- **Tarea asignada**: ¿Puedes transcribir sin cambios el fragmento del texto sobre el domingo que empieza en "La participación en" y termina en "social y religiosa."?

- **Texto de lectura**:
La participación en la celebración común de la Eucaristía dominical es un testimonio de pertenencia y de fidelidad a Cristo y a su Iglesia. Los fieles proclaman así su comunión en la fe y la caridad. Testimonian a la vez la santidad de Dios y su esperanza de la salvación. Se reconfortan mutuamente, guiados por el Espíritu Santo.

Así como Dios «cesó el día séptimo de toda la tarea que había hecho», así también la vida humana sigue un ritmo de trabajo y descanso. La institución del día del Señor contribuye a que todos disfruten del tiempo de descanso y de solaz suficiente que les permita cultivar su vida familiar, cultural, social y religiosa.

El domingo se distingue expresamente del sábado, al que sucede cronológicamente cada semana, y cuya prescripción litúrgica reemplaza para los cristianos. Realiza plenamente, en la Pascua de Cristo, la verdad espiritual del sábado judío y anuncia el descanso eterno del hombre en Dios.

Durante el domingo, y las otras fiestas de precepto, los fieles se abstendrán de entregarse a trabajos o actividades que impidan el culto debido a Dios, la alegría propia del día del Señor, la práctica de las obras de misericordia, el descanso necesario del espíritu y del cuerpo. Los cristianos que disponen de tiempo de descanso deben acordarse de sus hermanos que tienen las mismas necesidades y los mismos derechos y no pueden descansar a causa de la pobreza y la miseria.

El domingo está tradicionalmente consagrado por la piedad cristiana a obras buenas y a servicios humildes para con los enfermos, débiles y ancianos. Los cristianos deben santificar también el domingo dedicando a su familia el tiempo y los cuidados difíciles de prestar los otros días de la semana. El domingo es un tiempo de reflexión, de silencio, de cultura y de meditación, que favorecen el crecimiento de la vida interior y cristiana.

Las necesidades familiares o una gran utilidad social constituyen excusas legítimas respecto al precepto del descanso dominical. Los fieles deben cuidar de que legítimas excusas no introduzcan hábitos perjudiciales a la religión, a la vida de familia y a la salud. Cada cristiano debe evitar imponer sin necesidad a otro lo que le impediría guardar el día del Señor. Cuando las costumbres (deportes, restaurantes, etc.) y los compromisos sociales (servicios públicos, etc.) requieren de algunos un trabajo dominical, cada uno tiene la responsabilidad de dedicar un tiempo suficiente al descanso. A pesar de las presiones económicas, los poderes públicos deben asegurar un tiempo destinado al descanso y al culto divino. Los patronos tienen una obligación análoga con respecto a sus empleados.

- **Extracto de datos**:
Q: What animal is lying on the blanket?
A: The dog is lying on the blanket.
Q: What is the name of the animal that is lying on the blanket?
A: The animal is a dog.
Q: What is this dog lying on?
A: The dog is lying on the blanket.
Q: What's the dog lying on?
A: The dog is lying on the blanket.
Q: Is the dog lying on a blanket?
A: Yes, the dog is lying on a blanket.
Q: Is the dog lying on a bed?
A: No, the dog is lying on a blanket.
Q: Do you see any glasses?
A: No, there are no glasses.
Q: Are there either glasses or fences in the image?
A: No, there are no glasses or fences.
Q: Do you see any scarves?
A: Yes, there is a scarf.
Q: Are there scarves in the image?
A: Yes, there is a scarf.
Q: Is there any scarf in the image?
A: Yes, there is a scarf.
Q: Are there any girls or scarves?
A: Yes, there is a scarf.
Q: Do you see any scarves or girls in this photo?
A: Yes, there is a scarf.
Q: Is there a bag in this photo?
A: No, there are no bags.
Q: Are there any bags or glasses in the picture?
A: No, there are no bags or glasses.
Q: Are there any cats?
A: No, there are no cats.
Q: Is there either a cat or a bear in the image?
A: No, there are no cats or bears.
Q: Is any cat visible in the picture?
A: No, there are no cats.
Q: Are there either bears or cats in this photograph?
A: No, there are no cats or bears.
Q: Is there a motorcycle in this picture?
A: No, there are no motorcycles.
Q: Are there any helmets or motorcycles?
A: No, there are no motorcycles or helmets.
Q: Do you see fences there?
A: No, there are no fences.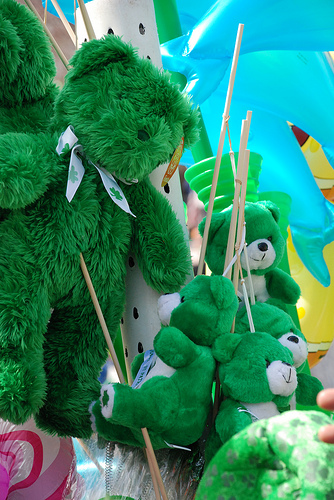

- **Solución del ejercicio**:
La participación en la celebración común de la Eucaristía dominical es un testimonio de pertenencia y de fidelidad a Cristo y a su Iglesia. Los fieles proclaman así su comunión en la fe y la caridad. Testimonian a la vez la santidad de Dios y su esperanza de la salvación. Se reconfortan mutuamente, guiados por el Espíritu Santo.

Así como Dios «cesó el día séptimo de toda la tarea que había hecho», así también la vida humana sigue un ritmo de trabajo y descanso. La institución del día del Señor contribuye a que todos disfruten del tiempo de descanso y de solaz suficiente que les permita cultivar su vida familiar, cultural, social y religiosa.